This study investigated the effect of hydrogen absorption and diffusion over time toward shape memory and load-deflection behavior of NiTi alloy wires. Two different NiTi wires were use, the industrial round wire, and the commercial rectangular orthodontic wire. At room temperature, the round wire was at martensitic phase, and the rectangular wire was at austenite phase. The absorption of hydrogen into wire specimens was induced via electrolytic charging. The inward diffusion of hydrogen over time was achieved via aging at room temperature.
The differential scanning calorimetry showed that the absorption and diffusion of hydrogen in martensitic NiTi round wire suppressed the size of thermal martensite phase transformation peaks. Furthermore, the additional hydrogen-related phase transformation peaks were also observed after hydrogenation, while its peak size and enthalpies increased over the aging duration. The tensile deformation behavior was also largely affected, of which the stress-induced martensitic phase transformation exhibited a non-flat plateau with the formation of force curvatures at the onset and ending stages, respectively. The loading force, as deduced from its load-deflection behavior via three-point bending deformation also increased slightly. This impaired its strain recovery.

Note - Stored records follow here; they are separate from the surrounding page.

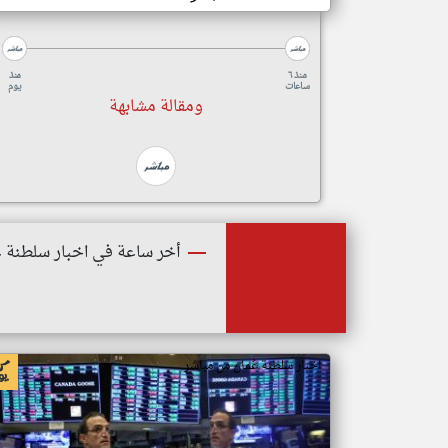
منذ ٦
منذ
ساعات
يوم
ومقالة مشابهة
أخر ساعة في اخبار سلطنة ع
اخبار سلطنة عُمان من مباشر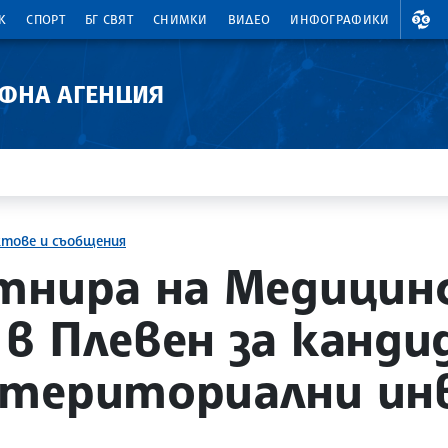
ВАЛ
К
СПОРТ
БГ СВЯТ
СНИМКИ
ВИДЕО
ИНФОГРАФИКИ
АФНА АГЕНЦИЯ
ктове и съобщения
тнира на Медицин
в Плевен за канди
 териториални ин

The effect of hydrogen charging towards load-deflection behavior of rectangular austenitic NiTi wire via three-point bending test was only detected after charging for 16 and 24 hours. The strain recovery of the wire deteriorated over aging time in the unloading stage of load-deflection curve. The largest residual deflection was 0.65 mm for the 24-hour-charged and 7-day-aged wire specimen, as compared to 0.03 mm for the as-received specimen. In a three-bracket bending test, the hydrogen charging caused the wire to fracture during the loading stage. Likewise, the hydrogen diffusion via aging led to the large residual deflections upon complete unloading, of which its magnitude increased from 0.12 mm for the as-received specimen, to 0.70 mm after charging for 24 hours and aging for 7 days, at a maximum deflection of 4 mm. After prolonged aging, the effect of inner diffusion of hydrogen has caused obstruction towards the reverse stress-induced martensite phase transformation, thus causing the unloading force curve to occur at lower force levels.